Бахам-младший слышал разговор Клайда только отрывками и поэтому смог понять только то, что некие плохие люди уничтожают путешественников ради собственной выгоды. А ради чего же еще?! С младых ногтей Бахам-младший усвоил эту аксиому, что человек готов пойти на любое преступление, если только он получит с этого какую-нибудь прибыль. Элементарная логика подсказывала ему, что скорее всего неизвестные бандиты охотятся за деньгами, которые получат призеры. О том, что выигрыш еще никем не получен, Бахам как-то не подумал.
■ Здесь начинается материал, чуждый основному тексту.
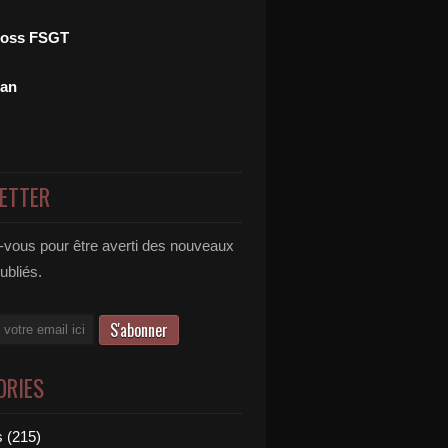
ross FSGT
man
ETTER
vous pour être averti des nouveaux
publiés.
ORIES
 (215)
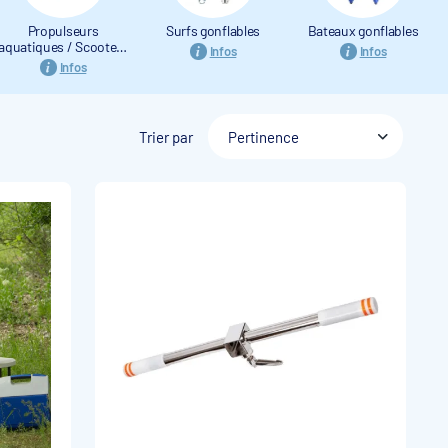
Propulseurs
Surfs gonflables
Bateaux gonflables
aquatiques / Scooters
Infos
Infos
sous-marins
Infos
Trier par
Pertinence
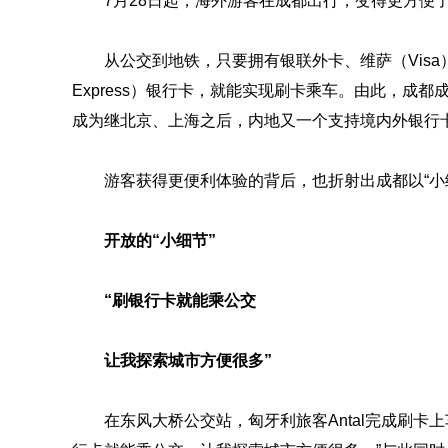
7月28日起，海外游客在成都出行，变得更方便
从公交到地铁，只要拥有银联外卡、维萨（Visa）、万
Express）银行卡，就能实现刷卡乘车。由此，成
成为继北京、上海之后，内地又一个支持境内外银行
游客获得更便利体验的背后，也折射出成都以“小细
开放的“小细节”
“刷银行卡就能乘公交
让我探索城市方便很多”
在东风大桥公交站，匈牙利旅客Antal完成刷卡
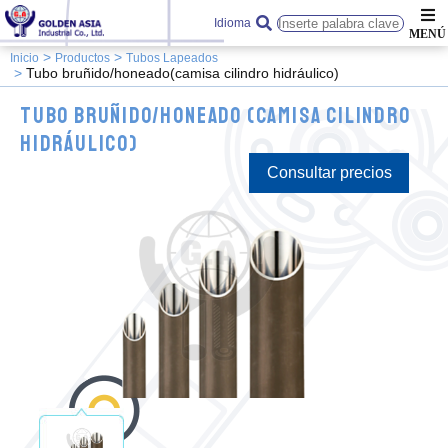
Idioma
Inicio
Productos
Tubos Lapeados
Tubo bruñido/honeado(camisa cilindro hidráulico)
TUBO BRUÑIDO/HONEADO (CAMISA CILINDRO
HIDRÁULICO)
Consultar precios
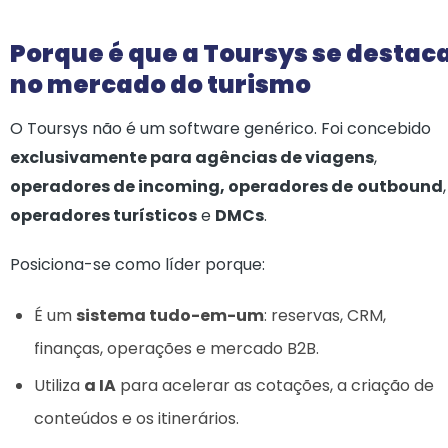
Porque é que a Toursys se destac
no mercado do turismo
O Toursys não é um software genérico. Foi concebido
exclusivamente para agências de viagens
,
operadores de incoming, operadores de
outbound
,
operadores turísticos
e
DMCs
.
Posiciona-se como líder porque:
É um
sistema tudo-em-um
: reservas, CRM,
finanças, operações e mercado B2B.
Utiliza
a IA
para acelerar as cotações, a criação de
conteúdos e os itinerários.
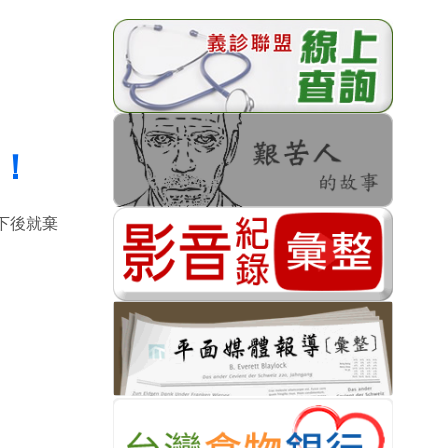
！
下後就棄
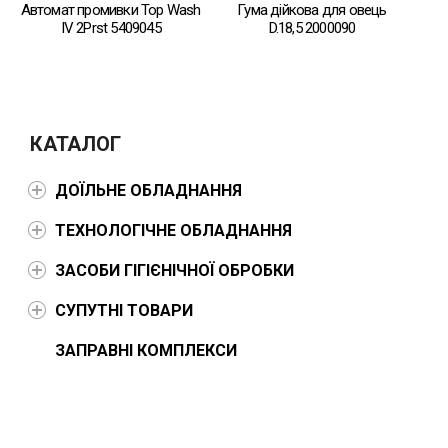
Автомат промивки Top Wash
Гума дійкова для овець
IV 2Prst 5409045
D.18,5 2000090
КАТАЛОГ
ДОЇЛЬНЕ ОБЛАДНАННЯ
ТЕХНОЛОГІЧНЕ ОБЛАДНАННЯ
ЗАСОБИ ГІГІЄНІЧНОЇ ОБРОБКИ
СУПУТНІ ТОВАРИ
ЗАПРАВНІ КОМПЛЕКСИ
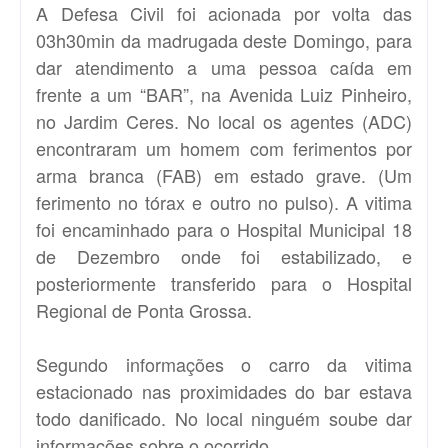
A Defesa Civil foi acionada por volta das
03h30min da madrugada deste Domingo, para
dar atendimento a uma pessoa caída em
frente a um “BAR”, na Avenida Luiz Pinheiro,
no Jardim Ceres. No local os agentes (ADC)
encontraram um homem com ferimentos por
arma branca (FAB) em estado grave. (Um
ferimento no tórax e outro no pulso). A vitima
foi encaminhado para o Hospital Municipal 18
de Dezembro onde foi estabilizado, e
posteriormente transferido para o Hospital
Regional de Ponta Grossa.
Segundo informações o carro da vitima
estacionado nas proximidades do bar estava
todo danificado. No local ninguém soube dar
informações sobre o ocorrido.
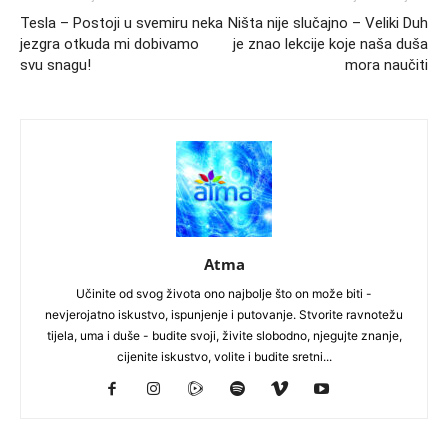
Tesla – Postoji u svemiru neka
Ništa nije slučajno – Veliki Duh
jezgra otkuda mi dobivamo
je znao lekcije koje naša duša
svu snagu!
mora naučiti
Atma
Učinite od svog života ono najbolje što on može biti -
nevjerojatno iskustvo, ispunjenje i putovanje. Stvorite ravnotežu
tijela, uma i duše - budite svoji, živite slobodno, njegujte znanje,
cijenite iskustvo, volite i budite sretni...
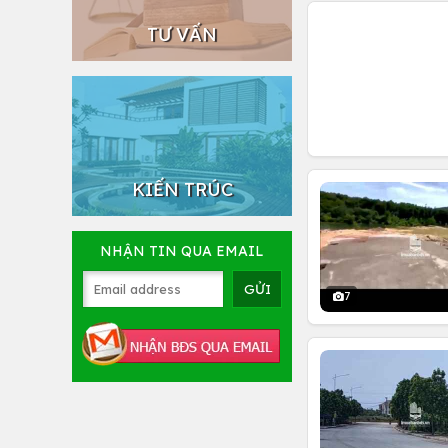
TƯ VẤN
KIẾN TRÚC
NHẬN TIN QUA EMAIL
7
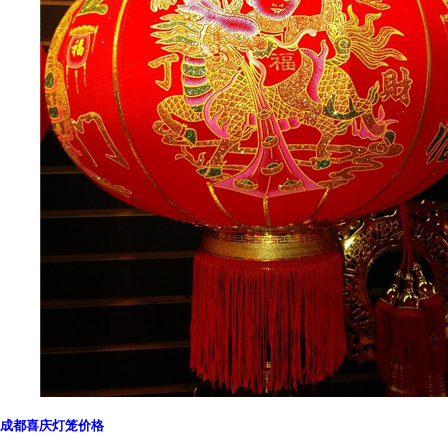
成都喜庆灯笼价格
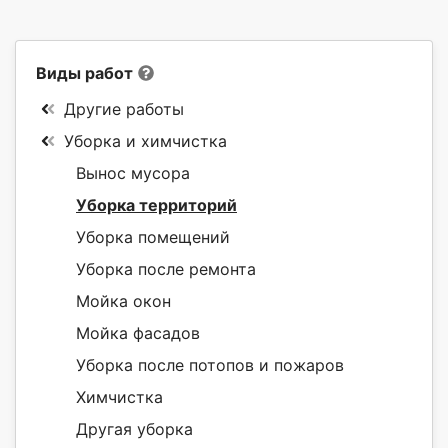
Виды работ
Другие работы
Уборка и химчистка
Вынос мусора
Уборка территорий
Уборка помещений
Уборка после ремонта
Мойка окон
Мойка фасадов
Уборка после потопов и пожаров
Химчистка
Другая уборка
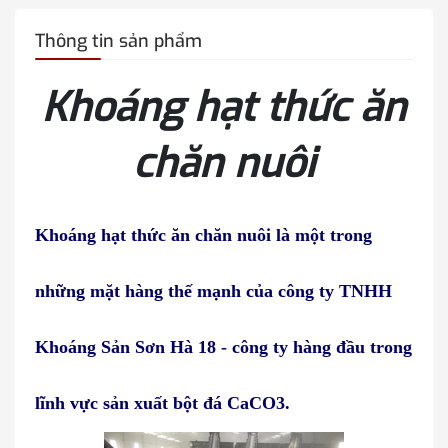
Thông tin sản phẩm
Khoáng hạt thức ăn
chăn nuôi
Khoáng hạt thức ăn chăn nuôi là một trong
những mặt hàng thế mạnh của công ty TNHH
Khoáng Sản Sơn Hà 18 - công ty hàng đầu trong
lĩnh vực sản xuất bột đá CaCO3.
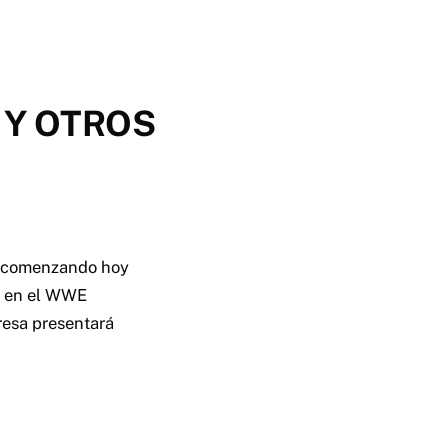
 Y OTROS
g comenzando hoy
es en el WWE
resa presentará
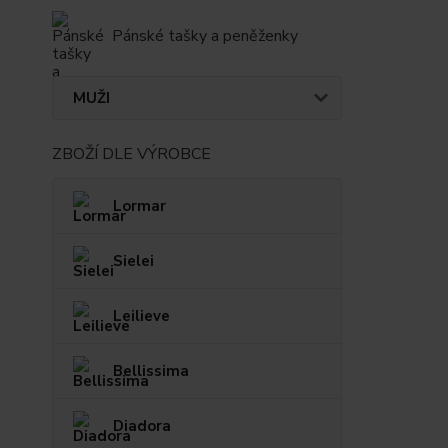
Pánské tašky a peněženky
MUŽI
ZBOŽÍ DLE VÝROBCE
Lormar
Sielei
Leilieve
Bellissima
Diadora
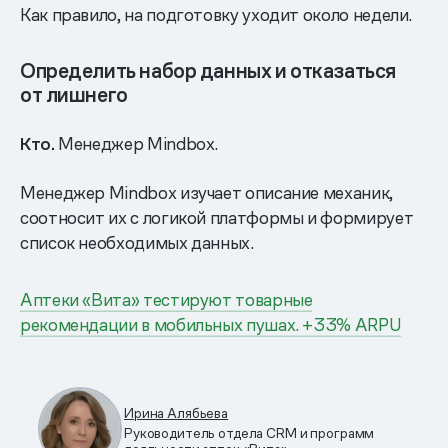
Как правило, на подготовку уходит около недели.
Определить набор данных и отказаться
от лишнего
Кто.
Менеджер Mindbох.
Менеджер Mindbox изучает описание механик,
соотносит их с логикой платформы и формирует
список необходимых данных.
Аптеки «Вита» тестируют товарные
рекомендации в мобильных пушах. +33% ARPU
Ирина Алябьева
Руководитель отдела CRM и программ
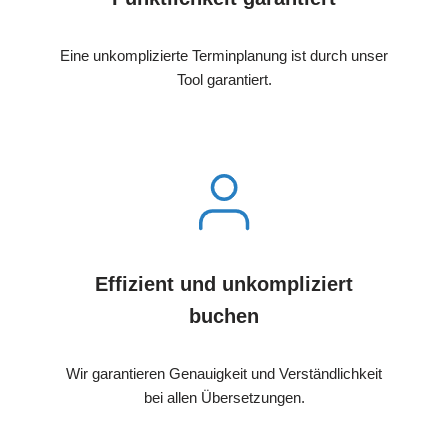
Eine unkomplizierte Terminplanung ist durch unser
Tool garantiert.
Effizient und unkompliziert
buchen
Wir garantieren Genauigkeit und Verständlichkeit
bei allen Übersetzungen.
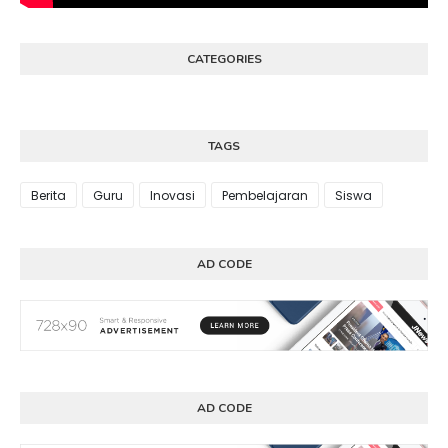
CATEGORIES
TAGS
Berita
Guru
Inovasi
Pembelajaran
Siswa
AD CODE
AD CODE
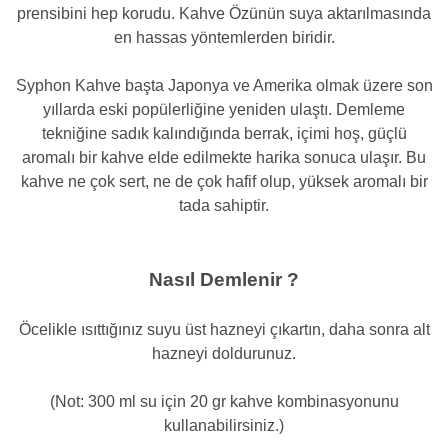
prensibini hep korudu. Kahve Özünün suya aktarılmasında
en hassas yöntemlerden biridir.
Syphon Kahve başta Japonya ve Amerika olmak üzere son
yıllarda eski popülerliğine yeniden ulaştı. Demleme
tekniğine sadık kalındığında berrak, içimi hoş, güçlü
aromalı bir kahve elde edilmekte harika sonuca ulaşır. Bu
kahve ne çok sert, ne de çok hafif olup, yüksek aromalı bir
tada sahiptir.
Nasıl Demlenir ?
Öcelikle ısıttığınız suyu üst hazneyi çıkartın, daha sonra alt
hazneyi doldurunuz.
(Not: 300 ml su için 20 gr kahve kombinasyonunu
kullanabilirsiniz.)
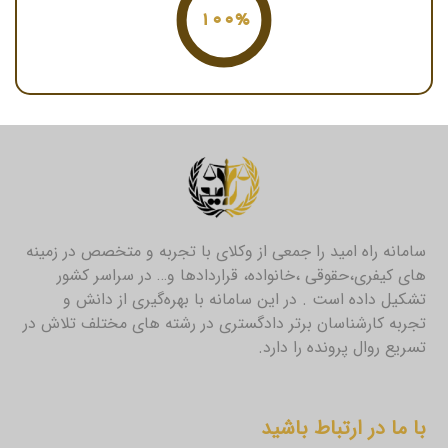
100%
سامانه راه امید را جمعی از وکلای با تجربه و متخصص در زمینه
های کیفری،حقوقی ،خانواده، قراردادها و… در سراسر کشور
تشکیل داده است . در این سامانه با بهره‌گیری از دانش و
تجربه کارشناسان برتر دادگستری در رشته های مختلف تلاش در
تسریع روال پرونده را دارد.
با ما در ارتباط باشید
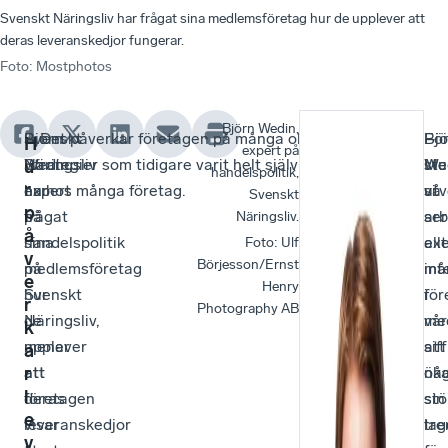
Svenskt Näringsliv har frågat sina medlemsföretag hur de upplever att
deras leveranskedjor fungerar.
Foto
:
Mostphotos
Björn Wedin,
Svenskt
Björn
– Det påverkar företagen på många olika sätt givetvis.
Bjö
–
Fö
H
expert på
Näringsliv
Wedin,
Strategier som tidigare varit helt självklara omprövas
We
Me
st
u
handelspolitik,
r
har
expert
nu hos många företag.
utv
vi
så
Svenskt
p
frågat
på
ser
arb
Näringsliv.
å
sina
handelspolitik
ex
all
Foto
:
Ulf
v
Börjesson/Ernst
medlemsföretag
på
int
må
e
Henry
hur
Svenskt
i
för
r
Photography AB
de
Näringsliv,
vår
me
k
upplever
menar
sif
att
a
att
att
nå
ök
r
l
deras
företagen
stö
sin
e
leveranskedjor
visar
tre
lag
v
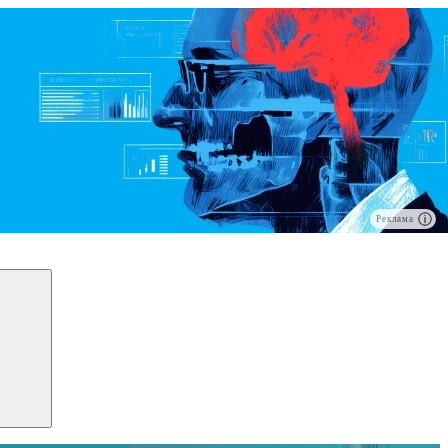
Реклама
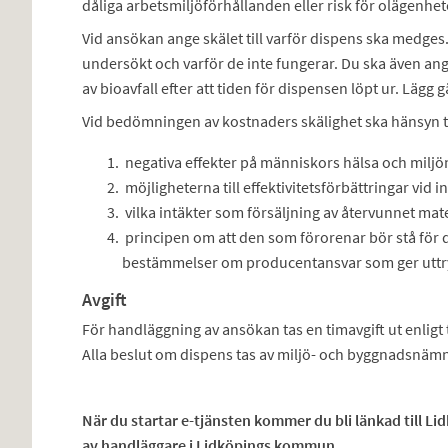
dåliga arbetsmiljöförhållanden eller risk för olägenhet
Vid ansökan ange skälet till varför dispens ska medges
undersökt och varför de inte fungerar. Du ska även ang
av bioavfall efter att tiden för dispensen löpt ur. Lägg gä
Vid bedömningen av kostnaders skälighet ska hänsyn tas
negativa effekter på människors hälsa och miljön
möjligheterna till effektivitetsförbättringar vid 
vilka intäkter som försäljning av återvunnet mate
principen om att den som förorenar bör stå för
bestämmelser om producentansvar som ger uttry
Avgift
För handläggning av ansökan tas en timavgift ut enligt
Alla beslut om dispens tas av miljö- och byggnadsnäm
När du startar e-tjänsten kommer du bli länkad till L
av handläggare i Lidköpings kommun.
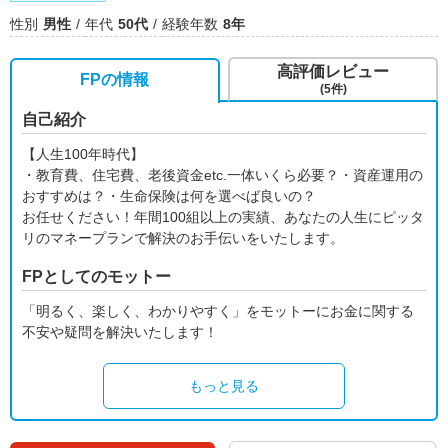
性別
男性
年代
50代
経験年数
8年
高評価レビュー
FPの情報
(5件)
自己紹介
【人生100年時代】
・教育費、住宅費、老後資金etc.一体いくら必要？・資産運用の
おすすめは？・生命保険は何を選べば良いの？
お任せください！年間100組以上の実績、あなたの人生にピッタ
リのマネープランで解決のお手伝いをいたします。
FPとしてのモットー
「明るく、楽しく、わかりやすく」をモットーにお金に関する
不安や疑問を解決いたします！
もっと見る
Однако надо было как-то выбираться. Солнце катилось к закату, и от того, что ему придется провести ночь в этой дикой местности в полном одиночестве, становилось жутко. Оставалось только забраться в вездеход и ждать, когда кто-нибудь появится. Но это не скрасит одиночества. Страх не проходил.

Всю жизнь Бахам-младший пребывал в центре внимания. Рядом с ним практически постоянно кто-нибудь находился. Родители, слуги, гувернеры, редкие приятели всегда составляли компанию. Он даже иногда тосковал по уединению, но, оказавшись один среди парка, он понял цену обществу.

Можно было, конечно, включить рацию и вызвать кого-нибудь на помощь, но мальчик был уверен, что первым до него доберется Клайд, и тогда пощады не жди.